Hae & Myong Sim 2000 Family Trust sold the 17,100-square-foot medical office building at 2405 W. Eighth St. to an undisclosed buyer for $4.2 million, or $245.90 a square foot.
While the klieg lights were shining in Hollywood and downtown Los Angeles for awards season, Miracle Mile was getting ready for its close-up as the E! Entertainment space at Tishman Speyer’s Wilshire Courtyard complex, 5700-50 Wilshire Blvd., hit the market and word of a deal for 6300 Wilshire sent ripples of anticipation up and down the corridor.
“The (E!) space is being marketed for January 2017 delivery and the west building, with 425,000 square feet of pending availability, will be among the largest blocks of quality space west of downtown Los Angeles,” said Patrick Amos, senior associate at CBRE Group Inc.

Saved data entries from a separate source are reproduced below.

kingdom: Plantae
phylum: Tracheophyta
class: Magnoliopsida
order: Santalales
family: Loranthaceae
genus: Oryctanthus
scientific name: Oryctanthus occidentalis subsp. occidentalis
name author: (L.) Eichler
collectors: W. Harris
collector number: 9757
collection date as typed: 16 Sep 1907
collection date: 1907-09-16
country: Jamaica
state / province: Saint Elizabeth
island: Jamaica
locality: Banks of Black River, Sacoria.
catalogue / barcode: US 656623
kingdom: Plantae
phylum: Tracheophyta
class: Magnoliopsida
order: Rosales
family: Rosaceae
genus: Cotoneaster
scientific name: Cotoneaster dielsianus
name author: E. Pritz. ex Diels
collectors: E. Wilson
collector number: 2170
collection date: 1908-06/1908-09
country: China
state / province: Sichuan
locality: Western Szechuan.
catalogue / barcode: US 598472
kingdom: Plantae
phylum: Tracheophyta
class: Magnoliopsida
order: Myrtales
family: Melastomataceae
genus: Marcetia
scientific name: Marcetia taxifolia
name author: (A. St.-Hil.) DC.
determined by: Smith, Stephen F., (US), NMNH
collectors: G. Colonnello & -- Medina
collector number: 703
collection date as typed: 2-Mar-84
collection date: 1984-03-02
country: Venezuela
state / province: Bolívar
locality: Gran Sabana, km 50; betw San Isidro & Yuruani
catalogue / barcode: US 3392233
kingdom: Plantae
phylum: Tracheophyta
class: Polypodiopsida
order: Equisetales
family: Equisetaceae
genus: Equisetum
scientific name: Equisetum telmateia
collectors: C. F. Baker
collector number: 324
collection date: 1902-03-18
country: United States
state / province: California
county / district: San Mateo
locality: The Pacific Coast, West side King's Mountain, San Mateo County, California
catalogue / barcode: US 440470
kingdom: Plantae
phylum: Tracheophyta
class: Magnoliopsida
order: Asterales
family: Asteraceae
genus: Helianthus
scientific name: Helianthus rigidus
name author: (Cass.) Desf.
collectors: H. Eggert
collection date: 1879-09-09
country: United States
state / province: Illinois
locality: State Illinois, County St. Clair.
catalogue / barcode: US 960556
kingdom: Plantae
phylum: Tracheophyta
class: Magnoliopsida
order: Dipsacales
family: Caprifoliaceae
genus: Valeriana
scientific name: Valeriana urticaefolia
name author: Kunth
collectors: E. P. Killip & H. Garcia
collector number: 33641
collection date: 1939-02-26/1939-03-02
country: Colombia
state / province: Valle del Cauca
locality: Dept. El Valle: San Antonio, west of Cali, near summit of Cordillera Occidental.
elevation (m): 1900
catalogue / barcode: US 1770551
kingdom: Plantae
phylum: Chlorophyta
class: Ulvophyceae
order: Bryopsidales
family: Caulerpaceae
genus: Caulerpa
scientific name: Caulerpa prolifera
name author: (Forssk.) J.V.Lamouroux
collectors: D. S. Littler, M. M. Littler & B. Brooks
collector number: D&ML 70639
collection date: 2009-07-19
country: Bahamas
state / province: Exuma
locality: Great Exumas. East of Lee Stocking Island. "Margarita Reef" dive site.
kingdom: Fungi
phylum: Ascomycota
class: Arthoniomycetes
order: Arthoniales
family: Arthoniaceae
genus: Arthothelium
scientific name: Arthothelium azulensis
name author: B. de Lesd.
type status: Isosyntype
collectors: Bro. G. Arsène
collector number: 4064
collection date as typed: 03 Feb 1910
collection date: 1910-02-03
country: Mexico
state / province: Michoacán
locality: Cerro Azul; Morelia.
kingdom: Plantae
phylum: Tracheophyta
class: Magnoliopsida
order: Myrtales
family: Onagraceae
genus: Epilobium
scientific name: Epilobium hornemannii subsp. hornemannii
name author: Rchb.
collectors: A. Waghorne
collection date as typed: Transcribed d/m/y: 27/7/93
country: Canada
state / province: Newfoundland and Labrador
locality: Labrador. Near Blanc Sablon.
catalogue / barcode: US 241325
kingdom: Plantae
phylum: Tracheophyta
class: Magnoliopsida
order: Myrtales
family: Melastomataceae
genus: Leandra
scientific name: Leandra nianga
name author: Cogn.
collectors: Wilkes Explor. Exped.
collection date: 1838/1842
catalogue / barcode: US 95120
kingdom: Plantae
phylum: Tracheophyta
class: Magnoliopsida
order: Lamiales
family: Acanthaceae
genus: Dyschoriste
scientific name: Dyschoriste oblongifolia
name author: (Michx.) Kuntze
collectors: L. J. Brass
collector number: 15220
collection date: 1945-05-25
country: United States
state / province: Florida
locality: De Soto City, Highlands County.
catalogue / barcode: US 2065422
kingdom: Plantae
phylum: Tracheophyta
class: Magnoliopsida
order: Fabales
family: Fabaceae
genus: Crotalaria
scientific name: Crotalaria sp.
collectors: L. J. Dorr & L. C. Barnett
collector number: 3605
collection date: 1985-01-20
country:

Miracle Mile landlords increased asking rates in the first quarter, with the average rising to $3.24 a square foot from $3.09 at the end of the year. The submarket had a 14.3 percent first-quarter vacancy rate, down from 14.6 percent at year-end.
“Miracle Mile is commanding rental rates it hasn’t in some time,” said Neil Resnick, an Avison Young principal. “With rental rates in Beverly Hills now in the mid-$4 to high-$5, Miracle Mile would represent an economical alternative. For someone who’s really looking for significant savings, the drive literally and figuratively will be east to Miracle Mile and south toward (Los Angeles International Airport) and the South Bay.”
Investors have taken note.
“There’s been a lot of investor interest in the Wilshire Corridor since Tishman made their big investment,” said Bob Safai, a principal at Madison Partners. Wilshire Courtyard, where the Business Journal has its offices, underwent a significant renovation last year, upgrading one of the submarket’s premier properties. “Even out-of-town investors looking for value are now looking at secondary markets like Wilshire Corridor.”
On the development front, residential and mixed-use projects continued to perform well as the Los Angeles County Metropolitan Transportation Authority line inches closer to becoming a reality.
“That story continues in this submarket,” said Lee Shapiro, executive vice president for Kennedy Wilson’s brokerage group. “We’re now seeing services coming in behind the retail.”
Performance in Wilshire Center and Park Mile remained virtually unchanged, with little activity in the opening quarter. But a wave of conversions is rolling through Wilshire Center as Jamison Services Inc. continues to convert office buildings to apartments.
“This started with two buildings at 3075 Wilshire and 3350 Wilshire, but there are as many as six more buildings slated to be converted over the next 24 months,” said Chris Runyen, senior managing director for Charles Dunn Co. Inc. “This would reduce the inventory of office buildings in the Wilshire Center market by over 1 million square feet – approximately 20 percent – or virtually all of the vacancy in the market.”
For the Wilshire Corridor overall, vacancy remained relatively high at 19.6 percent, down slightly from 19.9 percent at year’s end. Average asking rates rose to $2.48 per square foot from $2.40 in the prior period, according to data provided by Jones Lang LaSalle.